## [必要な作業 A]
栄一の子どもについての本文から、「少なくとも下記の7人が栄一の子どもだといわれている。」から「息子・伊藤藤四郎 (生没年不詳)」までをそのまま書き写すこと。
## [必要な作業 B]
栄一の子どもについての本文にある次の一文を英語に訳す。「長谷川重三郎は栄一が68歳の時に生まれているので、彼がその子どもなのかも知れない。」

## [文書本文]
·····

少なくとも下記の7人が栄一の子どもだといわれている。

娘・尾高ふみ (1871生まれ) 尾高次郎の妻
娘・大川てる (1875~1927年) 大川平三郎の妻
息子・星野辰雄 (1892生まれ) 星野錫(せき)の養子
娘・安本つる (1897生まれ) 星野錫の養子、安本明治郎の妻
娘・川崎まつ (1900生まれ) 星野錫の養子、川崎甲子男(きねお)の妻
息子・長谷川重三郎(1908~1985年) 公的には長谷川元の子
息子・伊藤藤四郎 (生没年不詳)

68歳でも子どもができ「若気の至りで」と言い訳した

栄一は還暦を過ぎてから子どもができてしまい。思わず「若気(わかげ)の至りで」と語ったとか……。長谷川重三郎は栄一が68歳の時に生まれているので、彼がその子どもなのかも知れない。

ふみ、てるの母、大内くには、NHK大河ドラマ『青天を衝け』にも登場し、妻妾同衾(さいしょうどうきん)、つまり同じ屋敷に妻と愛人が住む様子は、ちょっとした驚きを持って受けとめられた。

·····

(写っている人物や手と関節)
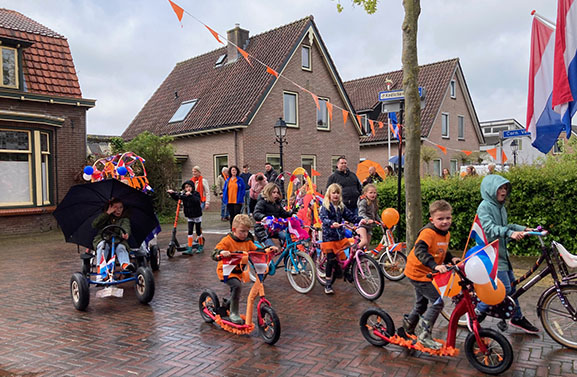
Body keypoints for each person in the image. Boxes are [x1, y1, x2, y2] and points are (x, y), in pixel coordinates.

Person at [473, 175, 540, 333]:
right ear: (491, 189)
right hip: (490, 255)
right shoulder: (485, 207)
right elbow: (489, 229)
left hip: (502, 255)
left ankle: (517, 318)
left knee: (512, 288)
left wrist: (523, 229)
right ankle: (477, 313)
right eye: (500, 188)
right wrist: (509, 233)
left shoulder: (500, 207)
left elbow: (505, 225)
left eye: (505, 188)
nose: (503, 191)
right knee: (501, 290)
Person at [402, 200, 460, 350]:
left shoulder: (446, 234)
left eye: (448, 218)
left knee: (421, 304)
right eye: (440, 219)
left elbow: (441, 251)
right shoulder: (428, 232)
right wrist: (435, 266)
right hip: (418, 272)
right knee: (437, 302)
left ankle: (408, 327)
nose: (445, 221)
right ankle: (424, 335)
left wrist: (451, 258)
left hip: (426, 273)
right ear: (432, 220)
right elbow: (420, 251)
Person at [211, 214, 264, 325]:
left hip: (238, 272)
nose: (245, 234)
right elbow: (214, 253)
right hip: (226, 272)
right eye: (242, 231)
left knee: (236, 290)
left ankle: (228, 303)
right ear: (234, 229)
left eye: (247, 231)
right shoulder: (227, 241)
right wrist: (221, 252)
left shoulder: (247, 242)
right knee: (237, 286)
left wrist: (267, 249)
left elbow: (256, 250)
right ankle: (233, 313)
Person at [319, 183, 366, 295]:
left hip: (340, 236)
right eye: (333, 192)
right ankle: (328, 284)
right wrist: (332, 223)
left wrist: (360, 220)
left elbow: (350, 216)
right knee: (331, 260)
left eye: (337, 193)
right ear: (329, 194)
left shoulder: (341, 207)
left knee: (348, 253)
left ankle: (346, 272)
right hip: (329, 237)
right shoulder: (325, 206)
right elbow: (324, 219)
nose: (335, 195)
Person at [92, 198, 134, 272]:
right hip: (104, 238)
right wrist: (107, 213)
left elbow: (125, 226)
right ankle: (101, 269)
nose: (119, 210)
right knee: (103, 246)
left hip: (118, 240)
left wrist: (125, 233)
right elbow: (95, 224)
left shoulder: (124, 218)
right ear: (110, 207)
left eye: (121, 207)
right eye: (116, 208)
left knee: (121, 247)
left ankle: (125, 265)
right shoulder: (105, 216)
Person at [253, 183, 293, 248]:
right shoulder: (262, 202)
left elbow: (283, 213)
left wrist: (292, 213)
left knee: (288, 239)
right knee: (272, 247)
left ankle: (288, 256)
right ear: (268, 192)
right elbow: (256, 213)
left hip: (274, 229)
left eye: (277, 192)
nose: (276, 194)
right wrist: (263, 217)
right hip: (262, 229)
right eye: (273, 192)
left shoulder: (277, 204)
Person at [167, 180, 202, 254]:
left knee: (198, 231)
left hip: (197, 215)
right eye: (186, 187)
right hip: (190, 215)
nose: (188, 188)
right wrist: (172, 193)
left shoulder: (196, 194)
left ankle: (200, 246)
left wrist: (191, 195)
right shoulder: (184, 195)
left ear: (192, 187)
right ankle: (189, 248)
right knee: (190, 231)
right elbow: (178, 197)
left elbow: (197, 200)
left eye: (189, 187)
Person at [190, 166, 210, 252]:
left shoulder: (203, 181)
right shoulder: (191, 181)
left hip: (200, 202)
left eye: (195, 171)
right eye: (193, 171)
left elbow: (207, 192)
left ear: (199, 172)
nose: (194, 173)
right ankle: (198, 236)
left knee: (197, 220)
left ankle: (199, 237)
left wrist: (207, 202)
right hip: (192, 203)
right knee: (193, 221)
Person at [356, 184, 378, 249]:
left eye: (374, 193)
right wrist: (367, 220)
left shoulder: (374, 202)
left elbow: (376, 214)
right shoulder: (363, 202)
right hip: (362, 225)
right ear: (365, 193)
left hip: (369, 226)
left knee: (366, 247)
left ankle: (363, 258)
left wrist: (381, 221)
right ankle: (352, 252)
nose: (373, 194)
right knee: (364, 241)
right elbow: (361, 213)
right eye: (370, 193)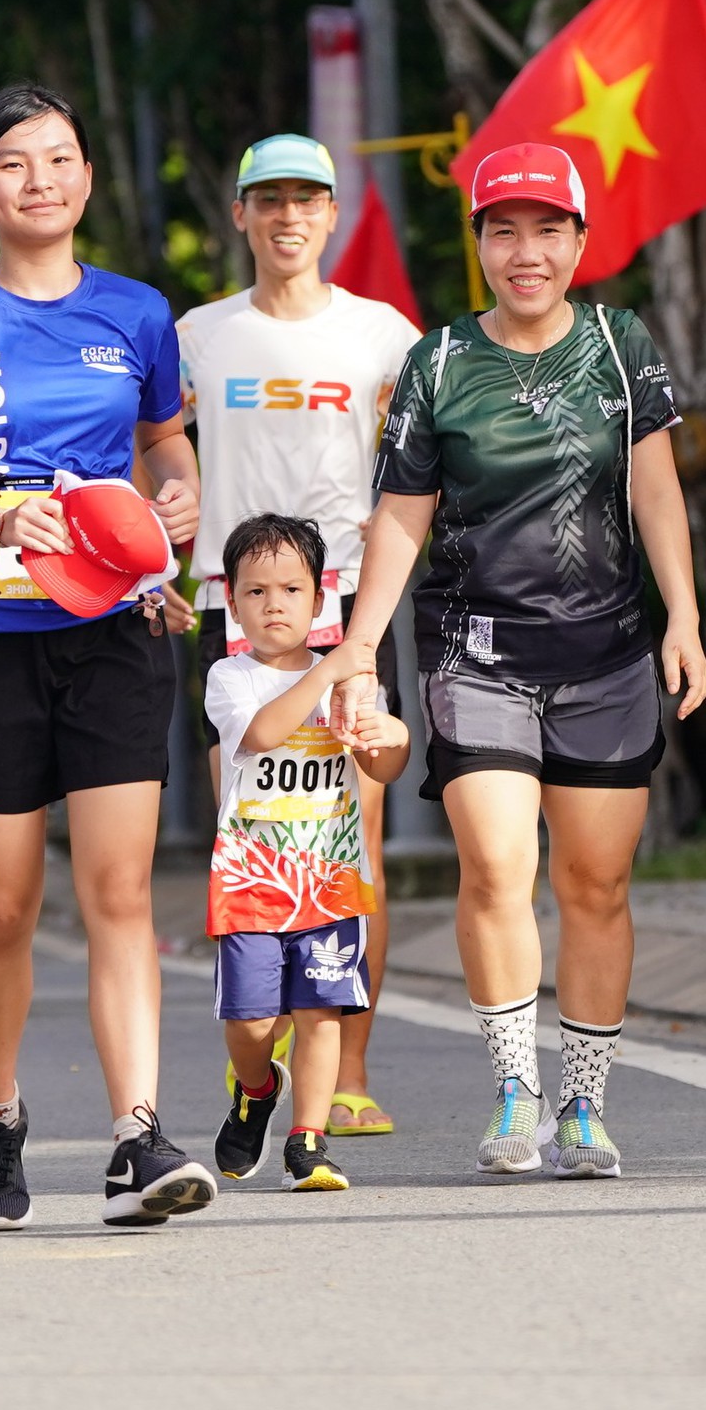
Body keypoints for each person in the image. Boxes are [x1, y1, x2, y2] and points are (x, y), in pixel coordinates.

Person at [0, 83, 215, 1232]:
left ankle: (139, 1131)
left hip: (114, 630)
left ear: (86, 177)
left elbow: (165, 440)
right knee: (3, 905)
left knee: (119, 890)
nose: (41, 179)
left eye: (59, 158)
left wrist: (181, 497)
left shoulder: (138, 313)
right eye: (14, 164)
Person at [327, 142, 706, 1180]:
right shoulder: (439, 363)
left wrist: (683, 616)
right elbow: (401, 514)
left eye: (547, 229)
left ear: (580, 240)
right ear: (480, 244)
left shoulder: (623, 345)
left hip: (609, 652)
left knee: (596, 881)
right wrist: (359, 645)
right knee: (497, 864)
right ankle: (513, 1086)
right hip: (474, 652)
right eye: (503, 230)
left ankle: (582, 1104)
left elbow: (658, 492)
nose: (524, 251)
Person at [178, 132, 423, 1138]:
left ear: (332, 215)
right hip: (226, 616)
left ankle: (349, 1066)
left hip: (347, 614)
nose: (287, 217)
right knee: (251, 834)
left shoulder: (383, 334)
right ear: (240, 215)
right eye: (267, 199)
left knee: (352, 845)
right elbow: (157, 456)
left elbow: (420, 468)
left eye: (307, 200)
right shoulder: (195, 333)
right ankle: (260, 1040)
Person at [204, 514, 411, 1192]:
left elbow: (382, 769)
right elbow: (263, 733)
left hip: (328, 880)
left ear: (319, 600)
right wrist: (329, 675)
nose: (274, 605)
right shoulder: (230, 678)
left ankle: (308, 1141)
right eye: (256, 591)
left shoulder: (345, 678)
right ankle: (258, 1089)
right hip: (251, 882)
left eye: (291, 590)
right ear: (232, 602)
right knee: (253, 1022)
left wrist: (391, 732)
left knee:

·····

## [演習の結果 A]
少なくとも下記の7人が栄一の子どもだといわれている。

娘・尾高ふみ (1871生まれ) 尾高次郎の妻
娘・大川てる (1875~1927年) 大川平三郎の妻
息子・星野辰雄 (1892生まれ) 星野錫(せき)の養子
娘・安本つる (1897生まれ) 星野錫の養子、安本明治郎の妻
娘・川崎まつ (1900生まれ) 星野錫の養子、川崎甲子男(きねお)の妻
息子・長谷川重三郎(1908~1985年) 公的には長谷川元の子
息子・伊藤藤四郎 (生没年不詳)

## [演習の結果 B]
Hasegawa Jūzaburō was born when Eiichi was 68, so he may be that child.